What remains constant across these data providers is our general data workflow; data must be accessed in some way, analyzed so that a suitable ontology can be created that is able to represent the data, transformed into a Linked Data format (in our case RDF), and finally made available so that it is able to be worked with by researchers. To give readers an idea of what this workflow looks like and how the data we work with is altered in a way to help it meet the needs of researchers, we’ll be going over a couple of these steps in separate blog post. Here, we’ll talk about the creation of the ontology based on how data providers describe their own data, and in a followup post, we’ll talk about some technical aspects of data transformation.
Creating the Ontology
Before data can be transformed into another format, we need to create underlying Linked Data ontology, or vocabulary, based on the individual dataset. This ontology is used for things like defining terms, relationships, and constraints for a particular dataset and its properties. Though they tend to be less formal than a typical Linked Data ontology, each data provider already has some form of vocabulary in use. We often rely on these for guidance when developing our own ontologies to represent their data, though often some significant deviations are required. A look at the intellectual process behind ontology creation may be covered in another post, but for now we’ll look at some of the technical details. Also note that while data ingestion is the first step in our workflow, the introductory paragraphs are essentially all that take place during that stage, and so no detailed explanation is needed. Data is either made available as an API, or a public or private database dump, for us to ingest and then work with.

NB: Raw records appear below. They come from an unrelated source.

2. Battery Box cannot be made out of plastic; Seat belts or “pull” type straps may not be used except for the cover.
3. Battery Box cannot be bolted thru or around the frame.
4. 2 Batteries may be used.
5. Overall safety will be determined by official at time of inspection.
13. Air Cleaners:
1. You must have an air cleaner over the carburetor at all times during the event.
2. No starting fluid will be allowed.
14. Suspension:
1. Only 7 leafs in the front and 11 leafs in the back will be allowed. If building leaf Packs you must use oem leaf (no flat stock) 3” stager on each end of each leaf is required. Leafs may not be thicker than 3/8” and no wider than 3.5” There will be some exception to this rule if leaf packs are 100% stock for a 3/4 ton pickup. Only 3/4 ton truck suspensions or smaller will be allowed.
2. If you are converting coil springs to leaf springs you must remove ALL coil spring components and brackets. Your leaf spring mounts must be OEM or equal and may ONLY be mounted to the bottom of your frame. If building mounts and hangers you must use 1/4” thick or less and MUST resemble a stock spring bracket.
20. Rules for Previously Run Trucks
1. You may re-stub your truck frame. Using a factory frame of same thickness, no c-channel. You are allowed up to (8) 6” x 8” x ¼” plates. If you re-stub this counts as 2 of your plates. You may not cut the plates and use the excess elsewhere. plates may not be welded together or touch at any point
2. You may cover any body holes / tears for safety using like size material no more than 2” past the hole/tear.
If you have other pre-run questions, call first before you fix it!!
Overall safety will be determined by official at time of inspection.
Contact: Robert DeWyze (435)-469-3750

RDF, or the Resource Description Framework, is a data model that, quoting Wikipedia, “is based on the idea of making statements about resources (in particular web resources) in expressions of the form subject–predicate–object, known as triples. The subject denotes the resource, and the predicate denotes traits or aspects of the resource, and expresses a relationship between the subject and the object.”

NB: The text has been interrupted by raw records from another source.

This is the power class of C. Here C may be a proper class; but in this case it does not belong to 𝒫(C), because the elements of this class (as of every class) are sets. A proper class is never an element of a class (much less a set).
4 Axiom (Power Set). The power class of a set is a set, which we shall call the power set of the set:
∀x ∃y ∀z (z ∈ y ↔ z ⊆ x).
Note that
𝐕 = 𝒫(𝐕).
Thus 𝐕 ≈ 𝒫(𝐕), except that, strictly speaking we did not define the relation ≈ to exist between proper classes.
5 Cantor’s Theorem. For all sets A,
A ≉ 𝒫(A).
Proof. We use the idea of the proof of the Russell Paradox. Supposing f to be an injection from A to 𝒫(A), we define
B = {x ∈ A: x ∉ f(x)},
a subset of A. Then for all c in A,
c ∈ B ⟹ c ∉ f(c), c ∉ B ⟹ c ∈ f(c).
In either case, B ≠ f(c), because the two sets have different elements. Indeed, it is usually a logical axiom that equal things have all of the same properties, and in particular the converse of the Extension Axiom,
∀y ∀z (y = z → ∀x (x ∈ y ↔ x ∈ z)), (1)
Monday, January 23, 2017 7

For example, if a given visual novel was released in 2020, we can make an RDF statements describing this data point using a triple like
<http://mediagraph.link/example/data/visualnovel1> <http://mediagraph.link/example/ontology/releaseYear> <“2020”>. The predicate of this triple, –
releaseYear – is an example of a vocabulary term that we can create in order for existing data to be described as part of an ontology using RDF Schema, which is a way of describing ontologies using RDF.
The creation of an ontology can be done in several ways. We generally use the Protégé tool to do this, though if one knows how to create the syntax properly, even a text editor can be used to create an ontology file that other tools can interpret. Protégé is rather straightforward to use and allows for easy class and subclass creation, property commenting, and reasoning.
Though the creation of an ontology is generally not difficult, a simple transformation involving taking the labels from the original dataset and applying them as-is to an RDF vocabulary is not usually possible. As mentioned earlier, we receive the data in a variety of formats. Data in formats like SQL tables may share the same, nondescript column header names for a number of different properties across several different tables, and so we often rely on how the provider’s data looks on the web to discover what a given set of data means, and to provide guidance on the ontology creation itself, e.g. what properties should be called, or what type of data should be the subclass of another type.
The end result of this part of the workflow results in a formal ontology for a given set of data in an RDF-compatible format that is able to be applied to a given dataset. Once the data itself has been transformed into RDF, which we’ll discuss in part II, and loaded into some type of web frontend, the information contained in the ontology file is used to add more context and meaning to the data through things like restrictions, comments, and labels, in a way that hopefully aligns with the intent of the original data. The ontology creation process is simple, but it requires a thorough understanding of the data in order to be done correctly, and it is an important component in making Linked Data easily workable and understandable for users.